A partir de então, sua crítica à interrupção da vida durante a gravidez se tornou ainda mais ferrenha. 

A ruptura com parte da comunidade científica

Seus posicionamentos fizeram com que sua trajetória ganhasse outra dimensão. Lejeune deixou de ser apenas um cientista de referência e passou a ser uma figura central em um debate ético.

Sua posição o aproximou da Igreja Católica e de grupos pró-vida — e, ao mesmo tempo, o afastou de parte da comunidade acadêmica.

Segundo relatos, perdeu financiamento, espaço institucional e apoio profissional.

A ausência do Prêmio Nobel, para apoiadores, é frequentemente associada a esse posicionamento, embora não haja confirmação oficial dessa relação.

O fato é que sua carreira científica tornou-se inseparável de sua posição moral.

Um médico além do laboratório

Apesar da projeção internacional, Lejeune manteve uma atuação clínica intensa.

Atendeu milhares de pacientes com deficiência intelectual e acompanhou famílias ao longo de décadas. Chamava as crianças com síndrome de Down de “meus pequeninos”.
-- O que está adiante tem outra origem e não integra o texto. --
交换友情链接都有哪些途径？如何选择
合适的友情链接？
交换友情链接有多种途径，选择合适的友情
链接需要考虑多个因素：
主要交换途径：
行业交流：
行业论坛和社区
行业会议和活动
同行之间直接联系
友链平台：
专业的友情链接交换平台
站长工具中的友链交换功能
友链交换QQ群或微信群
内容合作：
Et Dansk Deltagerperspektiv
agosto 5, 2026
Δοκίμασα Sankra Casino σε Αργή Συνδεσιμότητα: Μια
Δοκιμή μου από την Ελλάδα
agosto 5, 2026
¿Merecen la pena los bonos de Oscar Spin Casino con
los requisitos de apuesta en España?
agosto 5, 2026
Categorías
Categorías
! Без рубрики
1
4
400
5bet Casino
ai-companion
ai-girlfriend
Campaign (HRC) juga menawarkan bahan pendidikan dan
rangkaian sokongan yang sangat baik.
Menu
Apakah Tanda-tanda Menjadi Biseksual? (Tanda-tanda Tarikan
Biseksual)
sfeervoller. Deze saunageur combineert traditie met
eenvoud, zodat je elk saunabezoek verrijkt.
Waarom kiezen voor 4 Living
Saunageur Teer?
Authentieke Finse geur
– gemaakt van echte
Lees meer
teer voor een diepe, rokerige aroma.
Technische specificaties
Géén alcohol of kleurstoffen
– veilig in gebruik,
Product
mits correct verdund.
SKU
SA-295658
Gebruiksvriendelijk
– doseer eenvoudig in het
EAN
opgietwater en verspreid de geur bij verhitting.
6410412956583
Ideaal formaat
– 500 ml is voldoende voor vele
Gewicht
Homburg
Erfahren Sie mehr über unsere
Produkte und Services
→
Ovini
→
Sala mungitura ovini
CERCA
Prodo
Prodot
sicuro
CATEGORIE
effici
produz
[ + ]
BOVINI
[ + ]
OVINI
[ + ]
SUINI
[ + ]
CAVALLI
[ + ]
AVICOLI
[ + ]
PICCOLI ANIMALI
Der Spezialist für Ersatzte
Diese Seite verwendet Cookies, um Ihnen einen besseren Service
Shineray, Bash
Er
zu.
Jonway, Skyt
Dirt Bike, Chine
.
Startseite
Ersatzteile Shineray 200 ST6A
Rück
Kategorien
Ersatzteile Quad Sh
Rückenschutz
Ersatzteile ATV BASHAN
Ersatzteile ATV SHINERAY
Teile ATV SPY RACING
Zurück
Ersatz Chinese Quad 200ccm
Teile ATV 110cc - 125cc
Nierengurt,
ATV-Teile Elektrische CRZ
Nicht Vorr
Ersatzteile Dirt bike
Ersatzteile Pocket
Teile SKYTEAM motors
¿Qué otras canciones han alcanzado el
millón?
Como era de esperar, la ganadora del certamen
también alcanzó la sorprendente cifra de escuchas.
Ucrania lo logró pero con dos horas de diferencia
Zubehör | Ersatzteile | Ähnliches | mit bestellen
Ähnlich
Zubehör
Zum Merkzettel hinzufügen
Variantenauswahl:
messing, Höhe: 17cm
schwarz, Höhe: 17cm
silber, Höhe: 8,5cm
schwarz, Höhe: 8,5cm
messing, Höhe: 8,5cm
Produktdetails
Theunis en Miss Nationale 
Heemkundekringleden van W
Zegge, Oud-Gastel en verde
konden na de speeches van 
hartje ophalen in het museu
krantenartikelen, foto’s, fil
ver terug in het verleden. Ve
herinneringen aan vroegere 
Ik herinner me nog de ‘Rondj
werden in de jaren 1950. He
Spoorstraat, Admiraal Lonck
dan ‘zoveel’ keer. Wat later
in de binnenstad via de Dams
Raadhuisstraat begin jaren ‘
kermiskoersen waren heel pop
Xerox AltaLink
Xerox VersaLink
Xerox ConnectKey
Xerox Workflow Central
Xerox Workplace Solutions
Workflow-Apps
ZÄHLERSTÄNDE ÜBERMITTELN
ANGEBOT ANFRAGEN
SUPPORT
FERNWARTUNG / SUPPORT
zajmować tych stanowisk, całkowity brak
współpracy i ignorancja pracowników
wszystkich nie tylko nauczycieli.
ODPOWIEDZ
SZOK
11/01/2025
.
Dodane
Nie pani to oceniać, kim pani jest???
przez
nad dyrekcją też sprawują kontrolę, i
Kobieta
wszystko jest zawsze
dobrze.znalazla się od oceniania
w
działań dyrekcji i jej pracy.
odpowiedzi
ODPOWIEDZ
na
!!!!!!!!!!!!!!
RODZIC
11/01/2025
Cobrou menos de pacientes com dificuldades financeiras e, muitas vezes, priorizou o atendimento clínico em detrimento da pesquisa.

Para ele, a síndrome de Down não era apenas um objeto de estudo, mas uma realidade concreta, com implicações humanas e sociais.

Entre ciência e fé

Com o avanço do debate bioético, Lejeune se aproximou do Vaticano.

Tornou-se membro de organismos científicos ligados à Igreja e, em 1994, foi nomeado o primeiro presidente da Pontifícia Academia para a Vida, criada para discutir questões éticas relacionadas à biomedicina.

Morreu semanas depois, antes de assumir o cargo.

Sua relação com João Paulo II era próxima e pessoal.

O legado em disputa

Após sua morte, Lejeune passou a ser reconhecido não apenas como cientista, mas também como figura religiosa.

A Igreja Católica iniciou seu processo de canonização. Ele foi declarado “servo de Deus” e, posteriormente, “venerável” pelo Papa Francisco.

Hoje, o processo aguarda a comprovação de um milagre para avançar à beatificação.

Seu legado, no entanto, permanece em disputa.

Há consenso sobre sua contribuição científica: a identificação da trissomia 21 é um dos marcos da genética moderna.

Mas sua atuação no campo ético continua sendo alvo de interpretações divergentes.

A pergunta que ele deixou

A história de Jérôme Lejeune ultrapassa a biografia de um cientista.

Ela expõe um dilema central da modernidade: o que acontece quando uma descoberta científica altera não apenas o conhecimento, mas as decisões que a sociedade passa a tomar?

E até que ponto o cientista é responsável pelos desdobramentos de sua própria descoberta?

Lejeune não evitou essa questão, colocou a fé e a vida em primeiro lugar. 

Ao fazer isso, transformou sua trajetória em um dos casos mais emblemáticos da tensão entre ciência, ética e fé, um debate que segue aberto.